# 65gl high set up;step by step pics



## jimmie (Oct 23, 2002)

hello what up peeps I have my 65gl setting up,I started from doing the stand ;now I'm working on the canopy;check it out.


----------



## jimmie (Oct 23, 2002)




----------



## jimmie (Oct 23, 2002)

:thumb:


----------



## jimmie (Oct 23, 2002)

:dancing: so now it's 10.00am I went got the molding I needed so I'll gve you guys a updated post later on..peace


----------



## F8LBITEva (Nov 9, 2007)

That stand is really nice, did you make it? Whats going in the tank?


----------



## jimmie (Oct 23, 2002)

updated pic,it's about 4:42pm now just finishing up the trim and molding  ..mite paint later or wait tell tomorrow morning.but I just mite clean the sand today and put it in the tank and install the filter,add water and let it roll but..I got to paint the background first,so by the tomorrow I'll have something done. :thumb:


----------



## mmd (Aug 26, 2007)

looking great


----------



## jimmie (Oct 23, 2002)

thanks...I started painting tonight,it's about 10:30pm now going to put another coat of paint on there.so the rest of the stuff going to be done tomorrow get up early going to hustle and set it up. :fish:


----------



## jimmie (Oct 23, 2002)

set up and ready ;finally set up.add water in it and also took some water out of my big tank and add to it , just about 10gls of it. :dancing: :thumb:  peace now it's relax time.. opcorn:


----------



## Oscar Madison (Mar 24, 2008)

Nice job!.....looks like you're off to a good start.


----------



## jimmie (Oct 23, 2002)

Oscar Madison said:


> Nice job!.....looks like you're off to a good start.

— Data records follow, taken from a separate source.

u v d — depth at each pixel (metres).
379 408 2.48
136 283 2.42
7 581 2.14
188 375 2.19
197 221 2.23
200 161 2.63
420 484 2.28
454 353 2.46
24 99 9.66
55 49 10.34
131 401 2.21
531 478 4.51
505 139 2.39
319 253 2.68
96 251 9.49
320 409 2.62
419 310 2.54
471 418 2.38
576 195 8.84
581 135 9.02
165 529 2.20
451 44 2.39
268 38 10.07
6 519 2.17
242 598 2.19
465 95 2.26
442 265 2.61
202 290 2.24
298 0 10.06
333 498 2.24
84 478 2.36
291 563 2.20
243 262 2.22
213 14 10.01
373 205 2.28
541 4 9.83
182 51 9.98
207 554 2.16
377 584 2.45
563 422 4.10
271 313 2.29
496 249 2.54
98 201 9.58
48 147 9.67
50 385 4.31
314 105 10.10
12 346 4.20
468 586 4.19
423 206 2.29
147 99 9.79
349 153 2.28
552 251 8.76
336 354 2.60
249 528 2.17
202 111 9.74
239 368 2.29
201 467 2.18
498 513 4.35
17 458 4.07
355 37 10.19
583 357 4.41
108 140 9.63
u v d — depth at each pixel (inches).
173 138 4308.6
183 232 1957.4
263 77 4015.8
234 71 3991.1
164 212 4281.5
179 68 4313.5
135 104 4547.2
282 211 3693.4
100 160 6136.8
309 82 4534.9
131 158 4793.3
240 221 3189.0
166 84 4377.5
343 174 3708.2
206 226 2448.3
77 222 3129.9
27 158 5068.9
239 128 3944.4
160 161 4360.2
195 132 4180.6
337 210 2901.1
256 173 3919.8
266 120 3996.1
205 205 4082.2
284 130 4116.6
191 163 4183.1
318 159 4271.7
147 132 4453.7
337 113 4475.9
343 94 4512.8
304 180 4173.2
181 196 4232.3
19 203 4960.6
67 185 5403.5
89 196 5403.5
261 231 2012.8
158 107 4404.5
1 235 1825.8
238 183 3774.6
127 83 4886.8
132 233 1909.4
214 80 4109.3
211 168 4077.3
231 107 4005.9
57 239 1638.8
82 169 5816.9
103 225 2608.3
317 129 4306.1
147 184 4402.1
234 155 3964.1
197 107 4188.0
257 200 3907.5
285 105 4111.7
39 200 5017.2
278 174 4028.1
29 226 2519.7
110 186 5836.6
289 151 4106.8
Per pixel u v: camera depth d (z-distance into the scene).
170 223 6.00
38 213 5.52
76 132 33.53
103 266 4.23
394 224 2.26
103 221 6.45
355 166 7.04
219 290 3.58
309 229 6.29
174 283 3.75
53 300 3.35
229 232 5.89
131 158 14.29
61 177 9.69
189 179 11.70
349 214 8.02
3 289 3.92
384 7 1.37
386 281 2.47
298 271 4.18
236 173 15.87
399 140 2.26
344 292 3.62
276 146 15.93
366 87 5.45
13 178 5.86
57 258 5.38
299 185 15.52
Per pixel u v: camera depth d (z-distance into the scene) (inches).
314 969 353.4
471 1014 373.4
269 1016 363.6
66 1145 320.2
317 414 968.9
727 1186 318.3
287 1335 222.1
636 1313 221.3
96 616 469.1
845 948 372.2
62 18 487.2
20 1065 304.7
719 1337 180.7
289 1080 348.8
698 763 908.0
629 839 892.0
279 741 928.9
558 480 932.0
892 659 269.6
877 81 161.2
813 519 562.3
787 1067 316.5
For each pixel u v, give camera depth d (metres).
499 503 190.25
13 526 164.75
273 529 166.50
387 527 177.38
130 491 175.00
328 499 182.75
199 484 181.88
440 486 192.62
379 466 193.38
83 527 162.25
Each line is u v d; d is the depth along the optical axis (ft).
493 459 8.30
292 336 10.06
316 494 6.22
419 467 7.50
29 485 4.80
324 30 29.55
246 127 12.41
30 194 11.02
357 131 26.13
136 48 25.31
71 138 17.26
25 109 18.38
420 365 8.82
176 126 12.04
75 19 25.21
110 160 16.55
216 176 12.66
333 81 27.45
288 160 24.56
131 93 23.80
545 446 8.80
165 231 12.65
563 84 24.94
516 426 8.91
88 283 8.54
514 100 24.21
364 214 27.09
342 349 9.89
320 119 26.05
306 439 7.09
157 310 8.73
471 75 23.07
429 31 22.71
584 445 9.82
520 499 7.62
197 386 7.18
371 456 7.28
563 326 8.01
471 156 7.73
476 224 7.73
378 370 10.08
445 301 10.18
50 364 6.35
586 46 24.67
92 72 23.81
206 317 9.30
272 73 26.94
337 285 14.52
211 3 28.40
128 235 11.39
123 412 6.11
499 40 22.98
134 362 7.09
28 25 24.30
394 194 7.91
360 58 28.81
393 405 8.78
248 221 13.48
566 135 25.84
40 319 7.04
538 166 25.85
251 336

plan ahead been in the hobby for awhlie..take a look at my 225gl


----------



## jimmie (Oct 23, 2002)

225 gl


----------



## JWerner2 (Jul 7, 2008)

I like it and all but it looks upside down. I would add the same trim thats on the top of the canopy to the bottom of the stand.

It is definitely grade *A* craftsmanship but the canopy looks way bigger then the stand does.


----------



## jimmie (Oct 23, 2002)

good idea
Thanks :thumb:


----------